While it is true that these types of crimes occur among Muslims, they are motivated by cultural, societal, and some cases tribal pressures and not faith. There are no justifications for these types of crimes in Islam. First of all, there is no mention in the Qur’an or the hadith of the concept of honor crimes and thus no concept of honor killing. Second, there are strict punishments for various acts in Islam; however, there are clear stipulations for how and when these punishments are to be carried out.
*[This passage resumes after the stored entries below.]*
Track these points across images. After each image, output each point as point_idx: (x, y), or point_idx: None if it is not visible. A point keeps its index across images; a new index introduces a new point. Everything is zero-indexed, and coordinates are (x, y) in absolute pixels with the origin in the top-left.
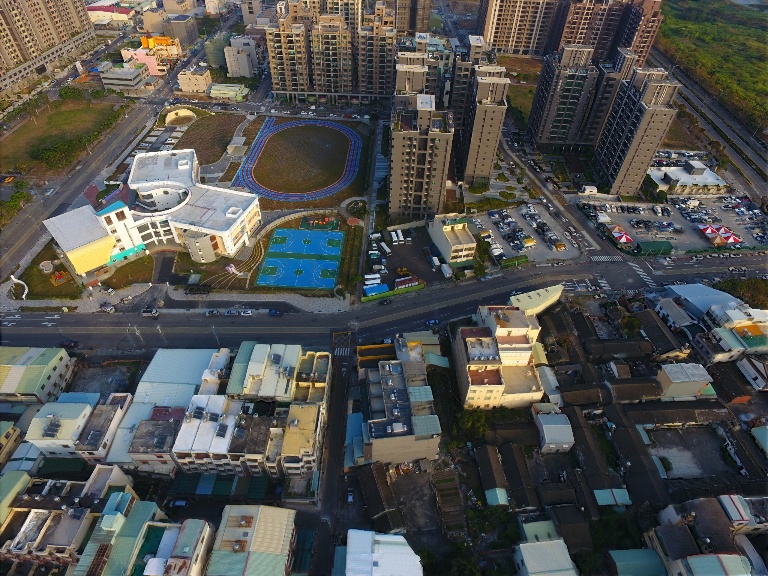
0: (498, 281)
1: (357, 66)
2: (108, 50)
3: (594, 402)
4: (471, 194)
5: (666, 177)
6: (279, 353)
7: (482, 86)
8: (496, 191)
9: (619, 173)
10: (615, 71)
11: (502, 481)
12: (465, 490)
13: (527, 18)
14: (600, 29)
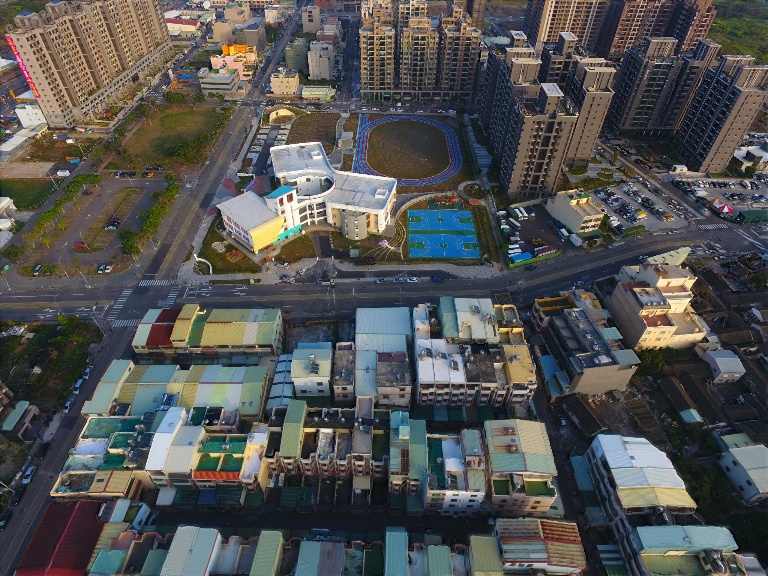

For example, in the case of sex between unmarried individuals, the punishment is 100 lashes. The act, however, must be witnessed by four people and described in the same manner in front of a judge or the person has to admit to the act. Either way, it must go through an Islamic court and there has to be overwhelming evidence that meets the high standards articulated in the Qur’an for a punishment to be considered. Moreover, if there is a punishment, the court carries it out not the family. The idea being that chaos will ensue if everyone takes matters into their own hands.
In the case of the deaths of the Shafia daughters and their stepmother, there is no justification for the parents’ and brother’s crime from an Islamic standpoint. It is not enough to simply disapprove of behavior to carry out any kind of punishment in Islam. In addition, even if there were four witnesses to sex outside of marriage, the punishment still would not be death and an Islamic court would decide on the verdict and carry out the punishments. In all the cases, the family is never supposed to use violence as a means to change a behavior.
As a Muslim woman, I find these types of stories very disturbing because they violate both the spirit and law of Islam. Women and men are protected in Islam from these kinds of crimes by making the burden of proof so difficult. Thus, when individuals use Islam explicitly or imply that a concept of honor exists in the faith that warrants this kind of violence, Muslims must work even harder to demonstrate how it is a complete deviation from the faith.